-- Start of MATERIAL --

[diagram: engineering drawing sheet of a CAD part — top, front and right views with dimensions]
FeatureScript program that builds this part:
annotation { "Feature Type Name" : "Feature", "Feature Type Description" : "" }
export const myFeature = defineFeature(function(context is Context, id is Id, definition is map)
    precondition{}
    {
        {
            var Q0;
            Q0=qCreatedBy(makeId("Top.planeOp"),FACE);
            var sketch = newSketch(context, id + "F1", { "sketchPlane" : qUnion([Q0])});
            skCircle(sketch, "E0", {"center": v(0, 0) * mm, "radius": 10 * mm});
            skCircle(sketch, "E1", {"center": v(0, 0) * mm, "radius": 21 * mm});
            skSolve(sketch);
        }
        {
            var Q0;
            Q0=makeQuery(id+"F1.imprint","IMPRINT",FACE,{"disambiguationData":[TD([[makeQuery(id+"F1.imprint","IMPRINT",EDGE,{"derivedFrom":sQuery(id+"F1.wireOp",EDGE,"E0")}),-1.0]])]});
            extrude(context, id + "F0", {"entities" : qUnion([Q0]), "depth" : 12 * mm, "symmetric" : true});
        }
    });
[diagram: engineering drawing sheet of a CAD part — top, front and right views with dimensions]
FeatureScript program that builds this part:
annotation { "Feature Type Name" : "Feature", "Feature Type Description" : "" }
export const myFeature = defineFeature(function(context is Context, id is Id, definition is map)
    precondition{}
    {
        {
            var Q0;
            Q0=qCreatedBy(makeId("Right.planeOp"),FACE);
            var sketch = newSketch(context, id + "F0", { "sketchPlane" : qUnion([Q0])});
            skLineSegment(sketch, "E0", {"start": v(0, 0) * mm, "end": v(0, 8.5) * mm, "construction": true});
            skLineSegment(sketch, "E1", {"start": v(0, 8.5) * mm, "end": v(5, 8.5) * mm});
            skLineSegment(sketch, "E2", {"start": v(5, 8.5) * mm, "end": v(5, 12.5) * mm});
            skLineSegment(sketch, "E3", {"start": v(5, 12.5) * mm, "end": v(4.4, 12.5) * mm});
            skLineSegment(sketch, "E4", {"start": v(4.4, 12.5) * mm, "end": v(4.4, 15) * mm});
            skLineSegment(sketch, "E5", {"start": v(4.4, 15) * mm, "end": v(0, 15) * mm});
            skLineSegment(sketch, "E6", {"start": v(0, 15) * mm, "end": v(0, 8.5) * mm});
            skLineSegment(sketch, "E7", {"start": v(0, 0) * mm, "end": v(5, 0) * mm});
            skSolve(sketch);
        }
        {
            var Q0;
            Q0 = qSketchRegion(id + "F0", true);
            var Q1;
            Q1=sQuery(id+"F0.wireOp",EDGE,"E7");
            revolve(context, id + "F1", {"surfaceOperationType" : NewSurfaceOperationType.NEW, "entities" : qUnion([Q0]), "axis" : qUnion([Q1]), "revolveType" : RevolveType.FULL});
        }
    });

-- End of MATERIAL --

## EXERCISE AIM
Extract every line from the entries above that contains the string "skLineSegment".

## EXERCISE ANSWER
            skLineSegment(sketch, "E0", {"start": v(0, 0) * mm, "end": v(0, 8.5) * mm, "construction": true});
            skLineSegment(sketch, "E1", {"start": v(0, 8.5) * mm, "end": v(5, 8.5) * mm});
            skLineSegment(sketch, "E2", {"start": v(5, 8.5) * mm, "end": v(5, 12.5) * mm});
            skLineSegment(sketch, "E3", {"start": v(5, 12.5) * mm, "end": v(4.4, 12.5) * mm});
            skLineSegment(sketch, "E4", {"start": v(4.4, 12.5) * mm, "end": v(4.4, 15) * mm});
            skLineSegment(sketch, "E5", {"start": v(4.4, 15) * mm, "end": v(0, 15) * mm});
            skLineSegment(sketch, "E6", {"start": v(0, 15) * mm, "end": v(0, 8.5) * mm});
            skLineSegment(sketch, "E7", {"start": v(0, 0) * mm, "end": v(5, 0) * mm});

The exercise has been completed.